• [Отрывок текста]:
• • • • • • •

Марат Шибутов (М.Ш.): Здравствуйте, уважаемые зрители! Вас приветствует Марат Шибутов. Сегодня наша передача у нас последняя перед Новым годом. Поэтому я поздравляю вас с наступающими новогодними праздниками. Желаю вам удачи, здоровья, благополучия. И, конечно, смотрите наши передачи. Напоминаю, что вы сейчас смотрите нас на радио Медиаметрикс Казахстан, а также на нашем канале в Youtube. Сегодня наша передача посвящена теме «Радикализация молодежи в современном обществе и факторы, которые на это влияют». В гостях у нас наш старый друг – это Рустам Бурнашев, политолог, профессор Казахстанско-Немецкого университета, специалист, в том числе, и по безопасности. Здравствуйте, Рустам!

Рустам Бурнашев (Р.Б.): Здравствуйте!

М.Ш. – У нас тема такая достаточно простая и достаточно, так скажем, хайповая, как говорит молодежь. Все почему-то хотят, я вот сколько ни вижу передач, все говорят «ну как бы наша молодежь ни радикализировалась». Откуда пошел стереотип о радикализирующейся молодежи, которая обязательно пойдет все громить, свергать и так далее?

• • • • • • •

• [Задание]:
В каком университете работает профессором гость передачи о радикализации молодежи?

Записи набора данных
• • • • • • •

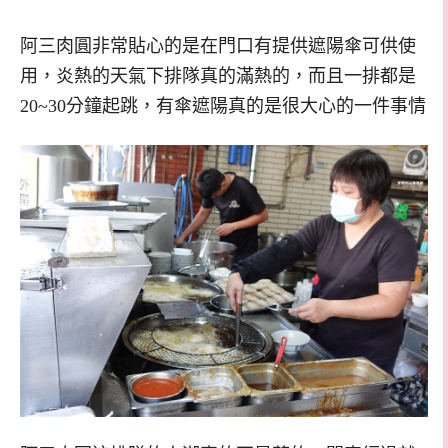
阿三肉圓非常貼心的是在門口有提供遮陽傘可供使
用，炎熱的天氣下排隊真的滿熱的，而且一排都是
20~30分鐘起跳，有傘遮陽真的是很大心的一件事情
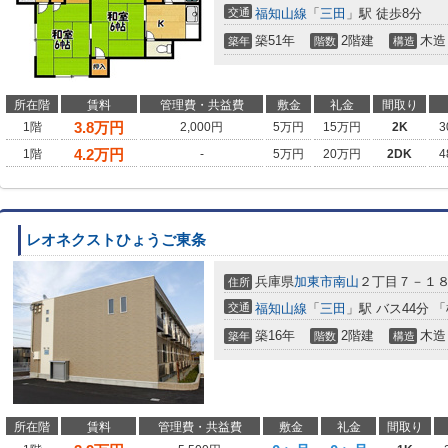
交通
福知山線
「
三田
」駅 徒歩8分
築51年
2階建
木造
築年
階数
構造
所在階
賃料
管理費・共益費
敷金
礼金
間取り
3.8
万円
1階
2,000円
5万円
15万円
2K
3
4.2
万円
1階
-
5万円
20万円
2DK
4
レオネクストひょうご東条
兵庫県
加東市
南山
２丁目７－１
住所
交通
福知山線
「
三田
」駅 バス44分 
築16年
2階建
木造
築年
階数
構造
所在階
賃料
管理費・共益費
敷金
礼金
間取り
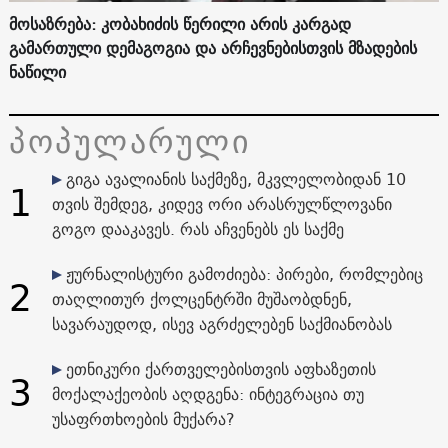
მოსაზრება: კობახიძის წერილი არის კარგად
გამართული დემაგოგია და არჩევნებისთვის მზადების
ნაწილი
პოპულარული
გიგა ავალიანის საქმეზე, მკვლელობიდან 10
1
თვის შემდეგ, კიდევ ორი არასრულწლოვანი
გოგო დააკავეს. რას აჩვენებს ეს საქმე
ჟურნალისტური გამოძიება: პირები, რომლებიც
2
თაღლითურ ქოლცენტრში მუშაობდნენ,
სავარაუდოდ, ისევ აგრძელებენ საქმიანობას
ეთნიკური ქართველებისთვის აფხაზეთის
3
მოქალაქეობის აღდგენა: ინტეგრაცია თუ
უსაფრთხოების მუქარა?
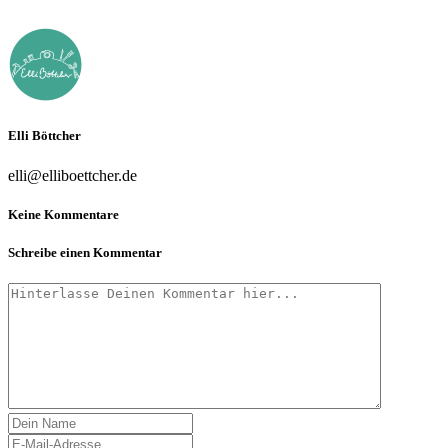
Elli Böttcher
elli@elliboettcher.de
Keine Kommentare
Schreibe einen Kommentar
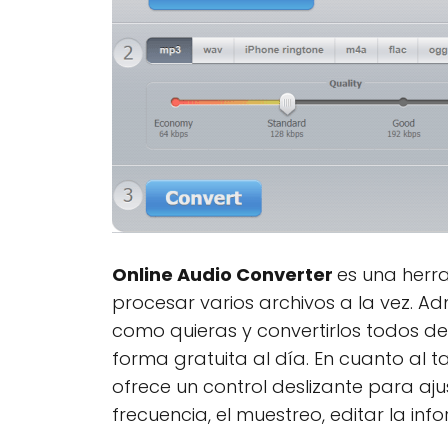
Online Audio Converter
es una herr
procesar varios archivos a la vez. A
como quieras y convertirlos todos de
forma gratuita al día. En cuanto al 
ofrece un control deslizante para ajus
frecuencia, el muestreo, editar la inf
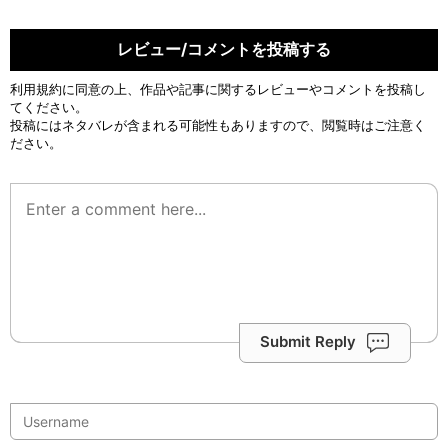
レビュー/コメントを投稿する
利用規約
に同意の上、作品や記事に関するレビューやコメントを投稿し
てください。
投稿にはネタバレが含まれる可能性もありますので、閲覧時はご注意く
ださい。
Submit Reply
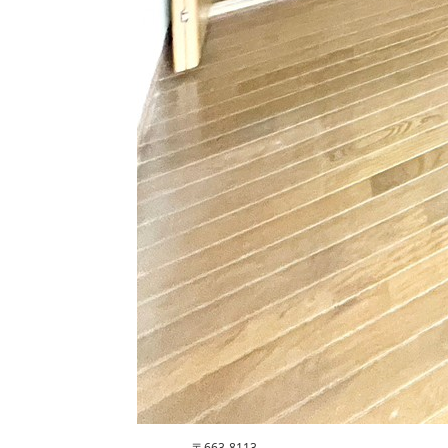
〒663-8113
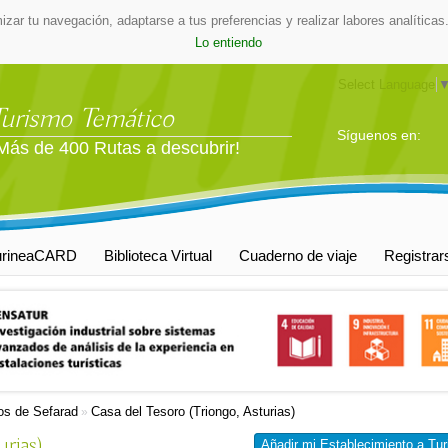
mizar tu navegación, adaptarse a tus preferencias y realizar labores analític
Lo entiendo
Select Language
Turismo Temático
Síguenos en:
Más de 400 Rutas a descubrir!
urineaCARD
Biblioteca Virtual
Cuaderno de viaje
Registrar
s de Sefarad
Casa del Tesoro (Triongo, Asturias)
»
urias)
Añadir mi Establecimiento a Tur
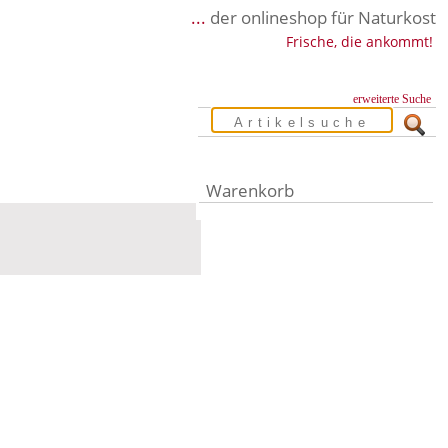
...
der onlineshop für Naturkost
Frische, die ankommt!
erweiterte Suche
Warenkorb
Warenkorb leer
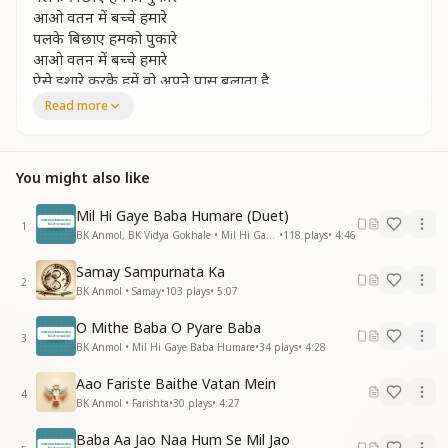
आओ वतन में बच्चे हमारे
पलके बिछाए हमको पुकारे
आओ वतन में बच्चे हमारे
ऐसे इशारे करके हमें वो अपने पास बुलाता है
पहली ही मुलाकात में मुख से हमारे
Read more
कुर्बान कुर्बान शब्द निकले
सारे जहा में
You might also like
सपना नहीं अपना है वो
कण कण में नहीं परमधाम में है वो
Mil Hi Gaye Baba Humare (Duet)
सपना नहीं अपना है वो
1
BK Anmol, BK Vidya Gokhale • Mil Hi Gaye Baba Humare
•
118
plays
•
4:46
कण कण में नहीं परमधाम में है वो
आज भी अपनी मुरली हमे वो आकर के सुनाता है
Samay Sampurnata Ka
पहली ही मुलाकात में हमारे मुख से
2
BK Anmol • Samay
•
103
plays
•
5:07
कुर्बान कुर्बान शब्द निकले
सारे जहा में बापदादा से सुंदर कोई चीज नहीं है
O Mithe Baba O Pyare Baba
3
सारे जहा में
BK Anmol • Mil Hi Gaye Baba Humare
•
34
plays
•
4:28
_
_
_
_
_
_
_
_
_"
Aao Fariste Baithe Vatan Mein
4
BK Anmol • Farishta
•
30
plays
•
4:27
Baba Aa Jao Naa Hum Se Mil Jao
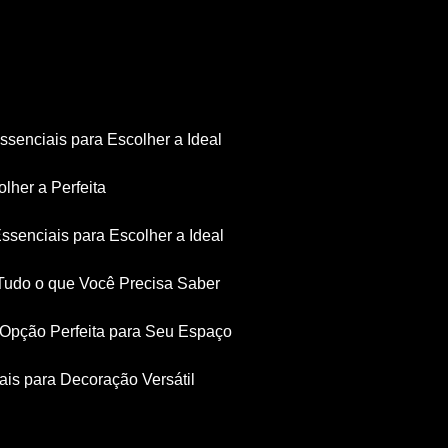
Essenciais para Escolher a Ideal
olher a Perfeita
Essenciais para Escolher a Ideal
: Tudo o que Você Precisa Saber
a Opção Perfeita para Seu Espaço
iais para Decoração Versátil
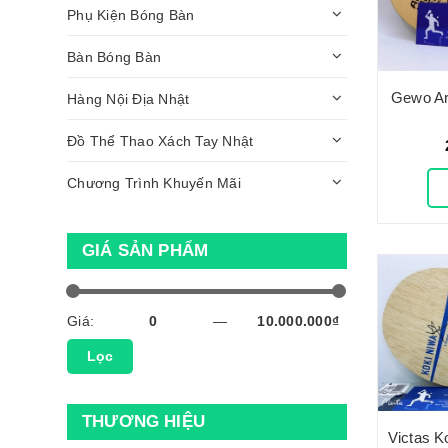
Phụ Kiện Bóng Bàn
Bàn Bóng Bàn
Gewo Ar
Hàng Nội Địa Nhật
Đồ Thể Thao Xách Tay Nhật
Chương Trình Khuyến Mãi
GIÁ SẢN PHẨM
Giá:
—
Lọc
THƯƠNG HIỆU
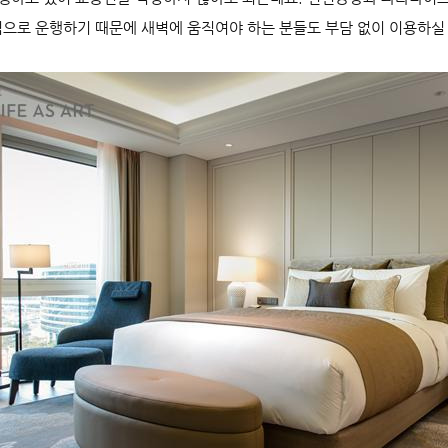
간격으로 운행하기 때문에 새벽에 움직여야 하는 분들도 부담 없이 이용하실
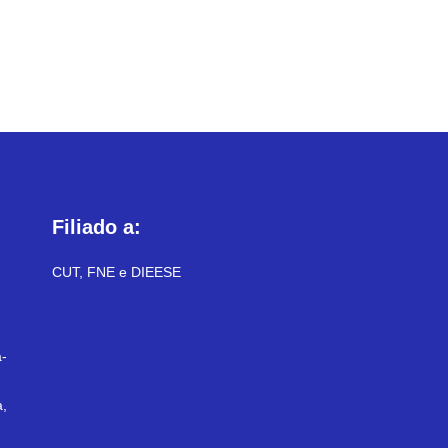
Filiado a:
CUT, FNE e DIEESE
-
a,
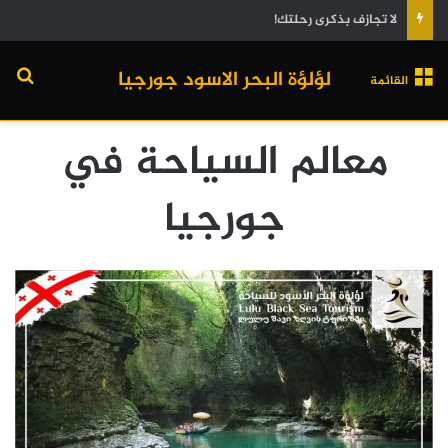
لا تجازف بذكرى رحلتك!
لؤلؤة البحر الاسود جورجيا
القائمة
معالم السياحة في
جورجيا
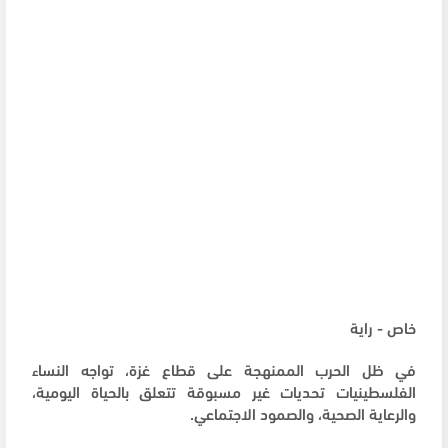
خاص - راية
في ظل الحرب الممنهجة على قطاع غزة، تواجه النساء
الفلسطينيات تحديات غير مسبوقة تتعلق بالحياة اليومية،
والرعاية الصحية، والصمود الاجتماعي.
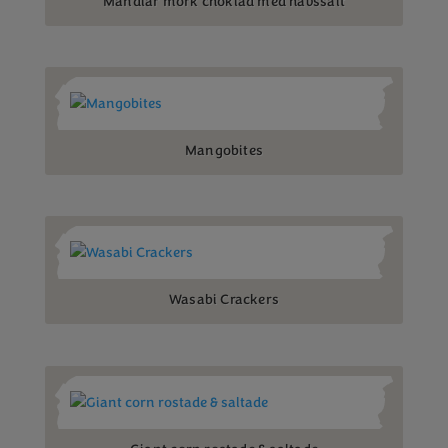
Mandlar mörk choklad med havssalt
Mangobites
Wasabi Crackers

• • • • • • •

• [Ответ ниже]:
В Казахстанско-Немецком университете.